I came to know the definition of conjugate distribution: For particular distribution $f(x|\theta)$, its conjugate distribution $g(\theta)$ is defined as(or satisfies) that the prior $g(\theta)$ and the posterior $g(\theta|x)$ belong to the same function family (or loosely speaking have the same form)
Then I wonder how the statisticians deduced the form of the conjugate distributions?
My first thought was they, indeed, solved a function equation
$$g(\theta|x)\propto f(x|\theta)g(\theta)$$
given $f(x|\theta)$, but I find it not so obvious.

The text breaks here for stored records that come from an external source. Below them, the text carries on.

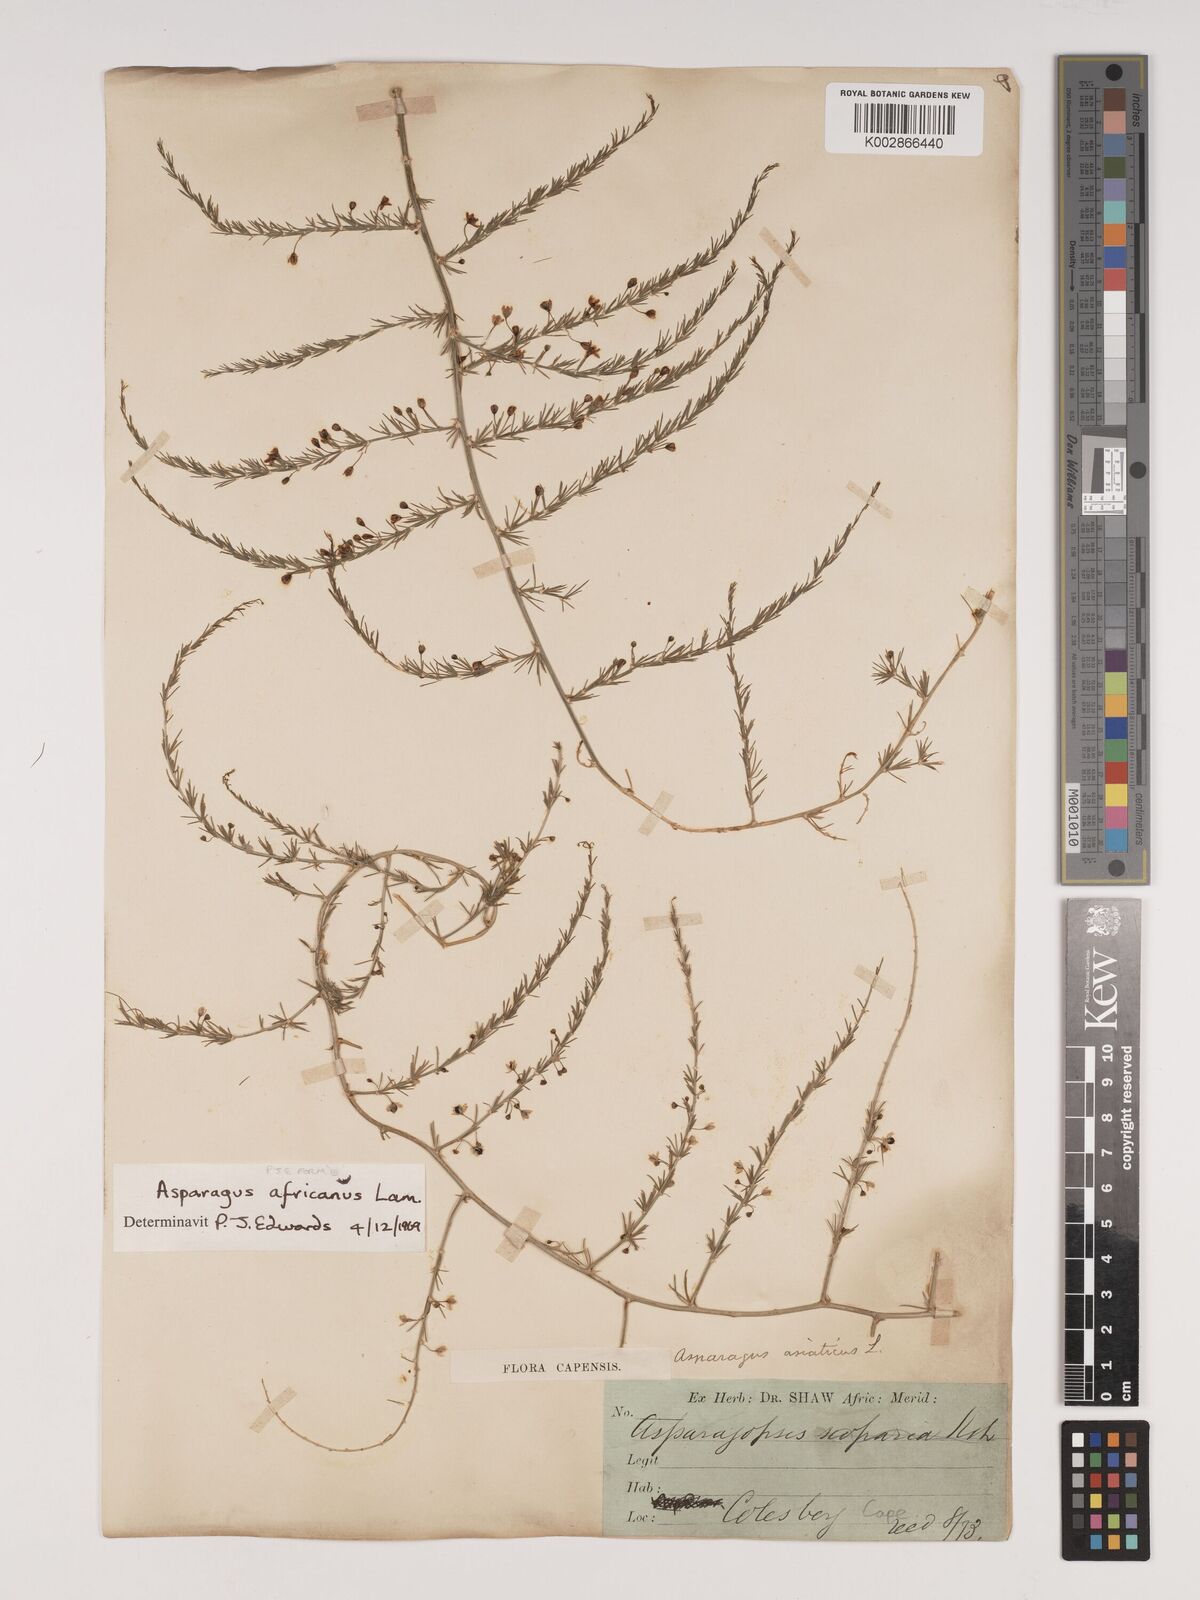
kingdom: Plantae
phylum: Tracheophyta
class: Liliopsida
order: Asparagales
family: Asparagaceae
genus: Asparagus
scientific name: Asparagus africanus
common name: Asparagus-fern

A second thought is that they compute the parameters of a distribution from its samples, and they want to characterize the uncertainty of such estimation by another distribution, e.g. they study the sample covariance of a (multi-)normal distribution and find out the inverse Wishart distribution for characterization. They conclude that such characterization of the sample estimation of a parameter has an interesting relationship with the original distribution. Hence, they define conjugacy. If so, why does such a relationship exist for so many distributions? Is it a coincidence(for me, it is now the case), or is there some underlying logic?
I want to know the logic of how the theory of conjugacy develops rather than memorize a big table.
P.S. For convenience, we may restrict our discussion to exponential families.
@Mittens: It's too long to reply in the comment so I add it here.
Your answer seems a very formal and rigorous one (and both articles you referred seem also). Before I dive into it, I want to ask is the theory developped all of a sudden? Actually I'm more interesting about, if it exists, such a stage that people just discover that the distribution that governs the estimated parameter and the original distribution have a nice property under the Bayesian law. Only then we define the conjugacy (instead of defining the distribution of parameter prior as a conjugate form).
Still takes the example of multi-normal distribution. Without knowing the theory of conjugate distribution, we could still find out the distribution of the sample covariance matrix right? (At least what I understand here.)
The Wishart distribution arises as the distribution of the sample covariance matrix for a sample from a multivariate normal distribution
So I wonder if it is a coincidence that the distribution happens to be a conjugate prior, that is to say when apply the Bayes law, the posterior and prior are the same.
What I want to ask exactly is how you explain such coincidence. If it's not a coincidence, how you could prove(or just show intuitively without bothering too much on rigorousness) that such property holds over all the exponential family. I have no doubt on the rigorousness of the theory, I just wonder how it develops.